Dataset excerpts Start Marker

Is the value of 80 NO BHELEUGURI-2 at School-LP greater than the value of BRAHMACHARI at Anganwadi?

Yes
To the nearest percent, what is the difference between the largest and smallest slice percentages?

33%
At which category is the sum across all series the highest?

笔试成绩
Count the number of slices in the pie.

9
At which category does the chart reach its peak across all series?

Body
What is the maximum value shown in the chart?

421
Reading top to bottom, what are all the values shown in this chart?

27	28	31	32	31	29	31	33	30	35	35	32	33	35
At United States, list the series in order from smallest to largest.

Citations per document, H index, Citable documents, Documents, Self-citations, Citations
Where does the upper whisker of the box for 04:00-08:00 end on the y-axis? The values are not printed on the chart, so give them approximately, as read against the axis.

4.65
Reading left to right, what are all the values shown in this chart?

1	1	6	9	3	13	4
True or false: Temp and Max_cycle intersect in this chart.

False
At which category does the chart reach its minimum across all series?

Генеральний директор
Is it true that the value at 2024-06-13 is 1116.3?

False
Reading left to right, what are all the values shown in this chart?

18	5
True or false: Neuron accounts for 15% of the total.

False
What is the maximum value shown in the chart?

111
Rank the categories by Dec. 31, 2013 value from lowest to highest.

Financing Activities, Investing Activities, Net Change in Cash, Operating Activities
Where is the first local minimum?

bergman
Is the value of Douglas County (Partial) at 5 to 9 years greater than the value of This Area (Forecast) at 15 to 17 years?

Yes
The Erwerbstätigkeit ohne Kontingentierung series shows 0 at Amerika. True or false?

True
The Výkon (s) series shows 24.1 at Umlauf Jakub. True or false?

Dataset excerpts End Marker

### Exercise instructions
Repeat the listing word for word, starting with its first line and ending with the line that contains "At which category does the chart reach its minimum", including both of those lines.

### Expected answer
Is the value of 80 NO BHELEUGURI-2 at School-LP greater than the value of BRAHMACHARI at Anganwadi?

Yes
To the nearest percent, what is the difference between the largest and smallest slice percentages?

33%
At which category is the sum across all series the highest?

笔试成绩
Count the number of slices in the pie.

9
At which category does the chart reach its peak across all series?

Body
What is the maximum value shown in the chart?

421
Reading top to bottom, what are all the values shown in this chart?

27	28	31	32	31	29	31	33	30	35	35	32	33	35
At United States, list the series in order from smallest to largest.

Citations per document, H index, Citable documents, Documents, Self-citations, Citations
Where does the upper whisker of the box for 04:00-08:00 end on the y-axis? The values are not printed on the chart, so give them approximately, as read against the axis.

4.65
Reading left to right, what are all the values shown in this chart?

1	1	6	9	3	13	4
True or false: Temp and Max_cycle intersect in this chart.

False
At which category does the chart reach its minimum across all series?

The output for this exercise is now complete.